# Text section

Just watching some FN Canada, and saw Giada make a bean salad containing a tin of canellini beans, equal amount of edamame, salt, pepper, 1/4 cup of parsley (which she described as adding a fresh minty flavour to the salad...wtf?), garlic infused olive oil, and chunks of pecorino romano.

that's it. No acidic component. I've never seen a bean salad (or any other, really) that doesn't have some sort of citrus-y or vinegar-y kick. Am I just a sheltered monkey?

I can't imagine how this would taste, it just doesn't make sense to me. Has anyone tried it? Am I missing something?

13 Comments:

Oops! There was also some fresh rosemary added to the salad.

I make a black bean, corn, salad and don't add any acids. Sometimes I do add balsamic but not usually. I have no problem with it either way. I think its a personal preference. My mother hates it with balsamic

I would imagine that the pecorino adds a good amount of saltiness which would help as far as the salad tasting flat. That said--me, I would add a bit of lemon juice or orange juice or grapefruit juice or red wine vinegar. Another thought would be to add some wedges of orange or some grape tomato halves to bring in the acid component but not incorporate it into the dressing. Make it your own and just use the recipe for inspiration is generally my motto.

i make the black bean and corn salad too, but i like to add lemon juice. the acid just wakes the whole thing up IMHO.

@rumanddiet--good to know that at least people do it. In my head it would just taste oily without some acid.

Collected data:

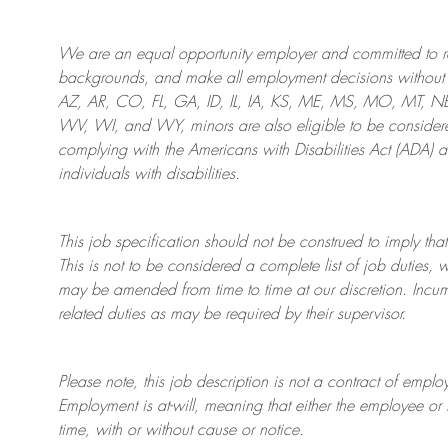
We are an
equal opportunity employer and committed to rec
backgrounds, and mak
e
all employment decisions without 
AZ, AR, CO, FL, GA, ID, IL, IA, KS, ME, MS, MO, MT, 
WV, WI, and WY, minors are also eligible to be considered
complying with
the Americans with Disabilities Act (ADA) 
individuals with disabilities
.
This job specification should not be construed to imply that
This is not to be considered a complete list of job duties, 
may be amended from time to time at
our
discretion.
Incum
related duties as may be required by their supervisor.
Please note, this job description is not a contract of em
Employment is at-will, meaning that either the employee 
time, with or without cause or notice.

# Written task A
In the bean salad post, which ingredient was mentioned in a later correction as also added to the salad?
# Written task B
Using the bean salad post, decide whether each statement agrees with it: (i) The salad contained edamame in the same amount as the cannellini beans. (ii) One commenter always adds balsamic to a black bean and corn salad. (iii) One commenter suggests grape tomato halves as a way to bring acid into the salad.

# Exercise answer A
Fresh rosemary.

# Exercise answer B
(i) Yes: "a tin of canellini beans, equal amount of edamame"
(ii) No: "Sometimes I do add balsamic but not usually."
(iii) Yes: "add some wedges of orange or some grape tomato halves to bring in the acid component"